Space sciences Ph.D. student Megan Mark was selected to participate in the prestigious Frontier Development Lab 2022 Challenge this summer.

The 8-week event at the SETI Institute in Mountain Valley, California, brings together top graduate students from around the world to tackle various challenges using, in some capacity, artificial intelligence (AI). Frontier Development Lab (FDL) is a public-private partnership between NASA, the U.S. Department of Energy, the SETI Institute, Trillium Technologies and leaders in commercial AI, space exploration and earth science.

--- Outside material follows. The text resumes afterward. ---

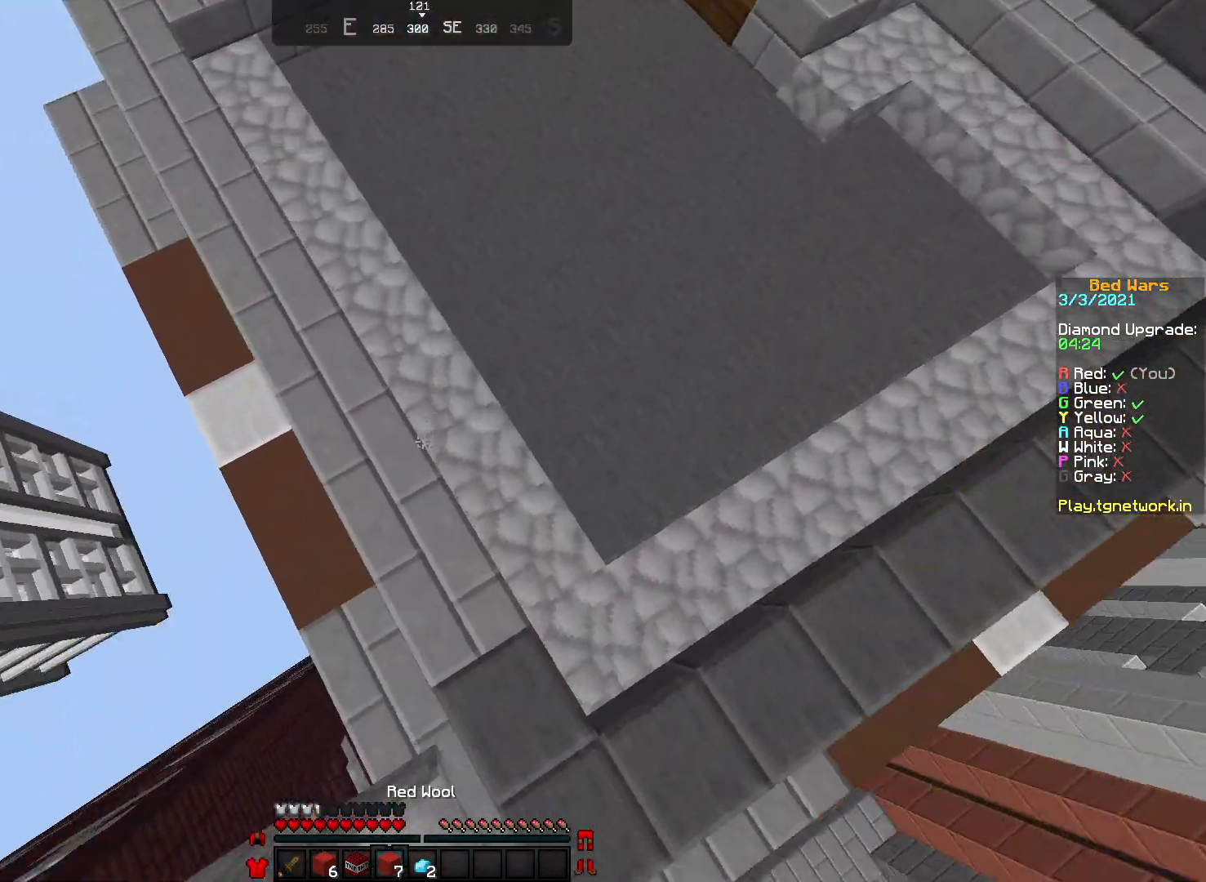
{"keys": ["w"], "mouse": [], "events": [[17, "mouse_right", "down"], [50, "mouse_right", "up"], [67, "mouse_right", "down"], [117, "mouse_right", "up"], [150, "mouse_right", "down"], [167, "mouse_right", "up"], [217, "mouse_right", "down"], [233, "mouse_right", "up"], [250, "mouse_right", "down"], [333, "mouse_right", "up"]]}
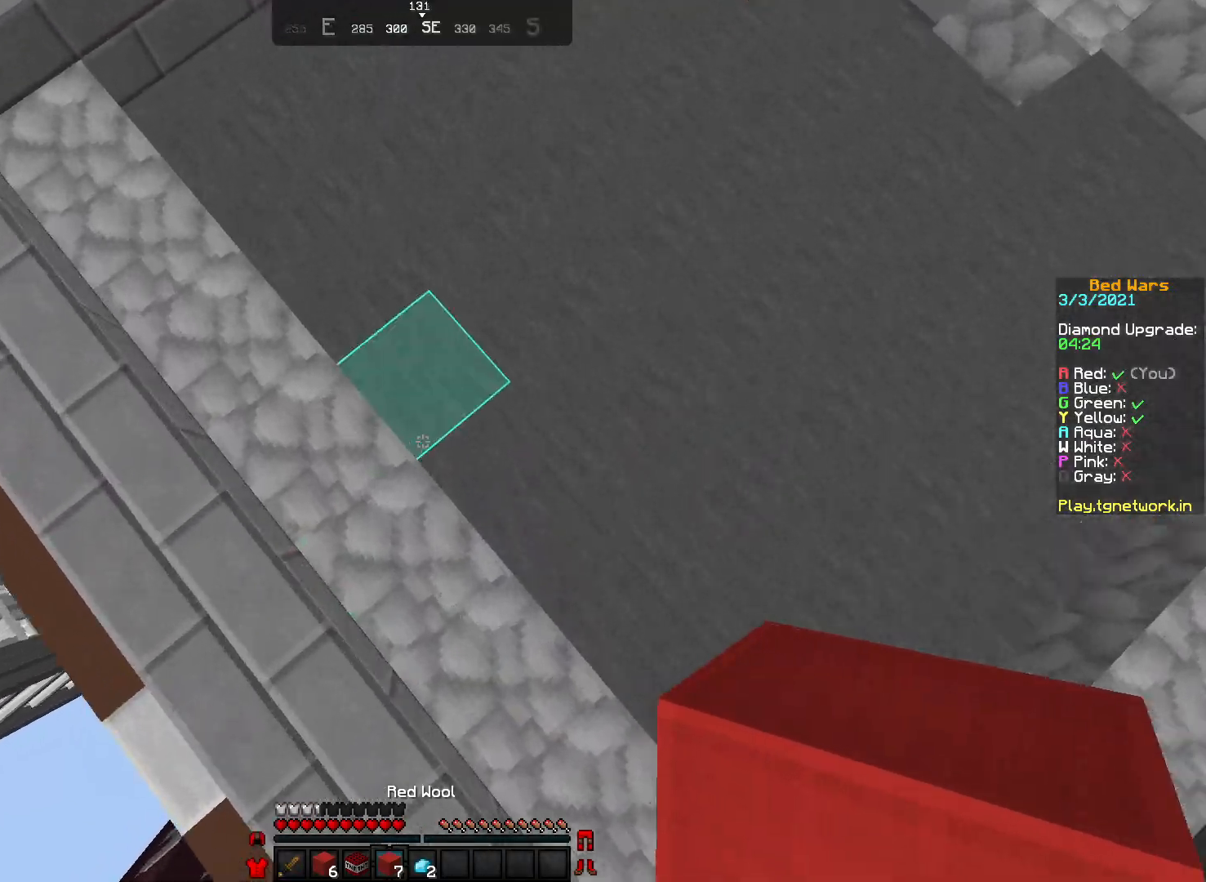
{"keys": ["w"], "mouse": [], "events": [[17, "mouse_right", "down"], [167, "mouse_right", "up"]]}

Mark, who also has a master’s degree in space systems from Florida Tech, was on the Science Mission Directorate (SMD) Knowledge Graph Discovery team. Members were charged with exploring this question: Can we use Natural Language Processing (NLP) to develop more effective discoveries by embedding modern language models with the ‘scientific expertise’ to suggest potentially useful connections for researchers?

The results?

The team developed a baseline for a multi-domain knowledge graph that can be used to connect information, datasets and more to each other. Various methods and approaches were applied, including word co-occurrence, semantic similarity, cosine similarity and topic modeling. The baseline can be integrated across a wide swath of sciences to allow for better discovery of data and knowledge, Mark said, and it can provide researchers opportunities for new discoveries, as well as a more efficient search for related datasets or information.

“Megan was the lead presenter on her team, and she did a fantastic job,” said Hamid Rassoul, Mark’s Ph.D. advisor and a Distinguished Professor of Physics and Space Sciences. “This is a wonderful educational opportunity and I hope more Florida Tech students consider applying.”

Mark agreed.

“Experiencing FDL was awe-inspiring to say the least. Even though I had no knowledge about AI and natural language processing, I was welcomed by the program, the participants and my team with kindness and the understanding that we were all there to learn and build something that hasn’t been done before,” she said.

This was no vacation in sunny California, she said.

“We only had eight weeks to accomplish a task to help solve a problem that is an ongoing challenge for humanity. It was grueling and exhausting, but I have made wonderful friends from all over the world because of it,” she said. “That is what I believe is the best part of it. Not only have I walked away with new knowledge of how to use and apply AI, but I’ve made lifelong friends from various academic backgrounds all over the world that I would have never met otherwise.”

Mark’s team included Roelien Timmer, a Ph.D. candidate at the University of New South Wales Sydney, Fech Scen Khoo, a post-doc at the University of Oldenburg, and Marcella Scoczynski, associate professor, Federal University of Technology-Puerto Rico.

The team mentors were Anamaria Berea, Ph.D., an associate term professor from George Mason University, and Greg Renard, head of AI for AAICO.

The 2022 Showcase recording includes discussions of the projects undertaken at the 2022 FDL Challenge.

From her successes in California, Mark will head north in December to present the final work of her FDL team at the American Geophysical Union’s Fall Meeting in Chicago. Considered among the most influential events in the world dedicated to the advancement of Earth and space sciences, the AGU Fall Meeting will draw more than 25,000 attendees from more than 100 countries.